29 The evidence does not show whether Steve Sullivan was an employee of the plaintiff or an employee of a subcontractor on the Chullora project to which the invoice related. The point is that Mr Murphy was willing to accept, at that point, an invoice containing an order number, regardless of the identity of the "contact". This has particular significance in relation to the four invoices dated 4 June 2002 in which order number 11117 was quoted but the contact was shown as Mr Verko. These are four of a total of nine invoices containing Mr Verko's name. It is clear, as stated in my earlier judgment, that Mr Murphy had before him only some of the invoices annexed to the affidavit accompanying the statutory demand. He refers to five as carrying Mr Verko's name. The absence of reference by him to an order number on any of these suggests that the five he had did not include the four showing the order number 11117 as well as Mr Verko's name. The emphasis placed by Mr Murphy in an earlier part of his affidavit upon the significance of order numbers might well have left him no credible option but to adopt in relation to those four the approach he took to the invoice which carried both an order number and Mr Sullivan's name.

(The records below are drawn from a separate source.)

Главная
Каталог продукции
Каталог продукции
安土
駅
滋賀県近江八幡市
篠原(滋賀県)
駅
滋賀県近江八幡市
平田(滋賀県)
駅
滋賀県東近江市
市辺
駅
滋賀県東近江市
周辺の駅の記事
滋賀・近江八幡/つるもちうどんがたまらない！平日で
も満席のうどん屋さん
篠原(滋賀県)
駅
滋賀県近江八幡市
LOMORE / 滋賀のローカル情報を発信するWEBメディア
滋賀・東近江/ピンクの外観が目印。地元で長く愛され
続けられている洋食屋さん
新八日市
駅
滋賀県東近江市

30 In short, while I have concluded that there is a genuine dispute, I have significant doubt, based on the quality of the plaintiff's evidence, whether the contest between the parties will eventually be resolved in favour of the plaintiff. This, in my view, makes it appropriate that the order setting aside the statutory demand not be unconditional. Because a genuine dispute has been established, action by the defendant to vindicate the rights it considers itself to have as a creditor of the plaintiff must be by way of debt proceedings at common law. In the particular circumstances to which I have referred, however, the defendant should not have to pursue those proceedings on an entirely speculative basis, assuming it chooses to pursue them at all. It is appropriate that they be pursued in a context where the plaintiff causes funds sufficient to meet the claim to be set aside and held pending its resolution. This should be achieved by making the s.459H order subject to an appropriate condition under s.459M.

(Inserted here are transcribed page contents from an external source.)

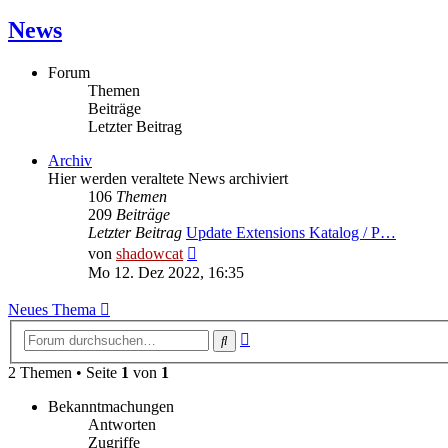
News
Forum
Themen
Beiträge
Letzter Beitrag
Archiv
Hier werden veraltete News archiviert
106
Themen
209
Beiträge
Letzter Beitrag
Update Extensions Katalog / P…
Neuester
von
shadowcat
Beitrag
Mo 12. Dez 2022, 16:35
Neues Thema
Erweiterte
Suche
Suche
2 Themen • Seite
1
von
1
Bekanntmachungen
Antworten
Zugriffe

31 The order of the court is accordingly that the statutory demand a copy of which forms part of the annexure A to the affidavit of Jason Li affirmed 4 July 2003 and filed in court that day be set aside on condition that if within 28 days after the making of this order the defendant serves on the plaintiff an originating process filed in a court of competent jurisdiction by which the defendant sues the plaintiff to recover any of the debts claimed in invoices copies of which form part of the affidavit of Brenda O'Connor affirmed 10 October 2002 a copy of which affidavit forms part of the annexure A to the said affidavit of Jason Li the plaintiff shall within 14 days after such service pay into court in the proceedings initiated by that originating process a sum equal to the aggregate of the debts sought to be recovered in the proceedings, such payment in being on the footing that the sum paid in shall remain in court to abide the outcome of those proceedings.
32 There remains the question of costs. In light of the results both in my earlier judgment and in this judgment, I direct that written submissions on costs be filed by the parties by delivery to my Associate within 21 days.